Per maggiori informazioni sull’ortocheratologia:
www.horuscontactlens.com (in italiano)
www.ortocheratologia.it (in italiano)
www.ortho-k.com (in inglese)
www.paragoncrt.com (in inglese)

CONTATTOLOGIA MORBIDA

Non esiste una lente a contatto ideale che si comporti meglio delle altre e quindi ogni portatore deve essere considerato singolarmente cercando di far coincidere le sue caratteristiche, esigenze ed aspettative con le proprietà delle diverse lenti che si hanno a disposizione.
È quindi indispensabile che ci si affidi ad un valido contattologo che abbia un’appropriata conoscenza di base delle proprietà chimico-fisiche dei materiali utilizzati e delle tecniche impiegate nella pratica clinica. Lui stesso infatti, oltre a scegliere la lente più adatta (che rispetti anche dopo anni di utilizzo la superficie oculare), sarà in grado di consigliare una visita specialistica dall’oftalmologo nel caso in cui la lente crea problemi alla salute oculare.
Esistono tantissime tipologie di lenti a contatto morbide presenti sul mercato.
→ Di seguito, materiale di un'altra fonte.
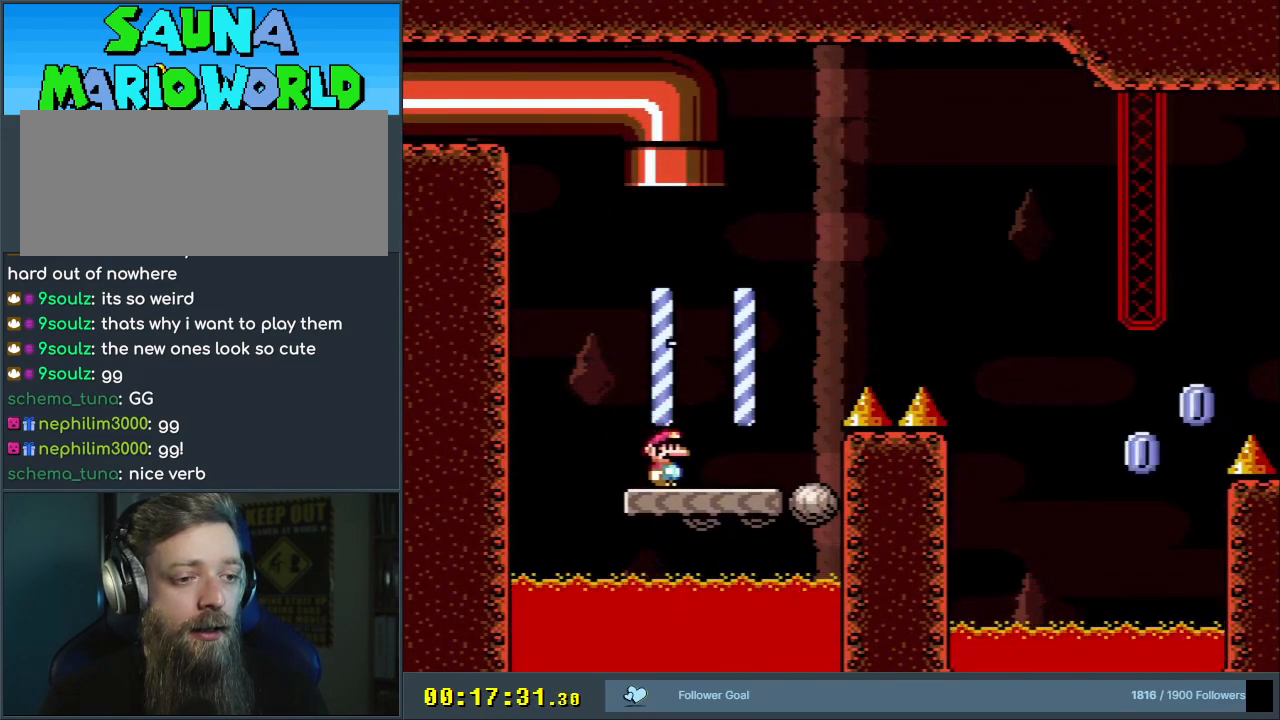
{"buttons": ["B", "Y", "DPAD_RIGHT"], "events": [[267, "DPAD_RIGHT", "down"], [417, "B", "down"]]}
La differenza risiede nel tempo di utilizzo, nel materiale e nella geometria (curvatura e diametro).
In generale esistono due grandi categorie di materiali: alcuni meccanicamente meno morbidi (non vi spaventate se appena inserita la lente si avverte la presenza dei bordi) ma che assicurano un elevato apporto di ossigeno alle strutture oculari anche se si utilizzano dalla mattina alla sera e se la lacrimazione è scarsa. Altri materiali più morbidi e sottili che non si avvertono nell’occhio (meccanicamente più morbidi) ma che si asciugano con più facilità e non assicurano un apporto di ossigeno costante soprattutto a chi non ha una buona lacrimazione.
Spesso alcune persone avrebbero bisogno di entrambi i requisiti di sottigliezza e quantità di ossigeno, o di una lente a contatto fatta su misura questo è possibile grazie alla costruzione personalizzata. Si può quindi fare una lente ad hoc scegliendo la geometria e i materiali più adatti alle caratteristiche del portatore.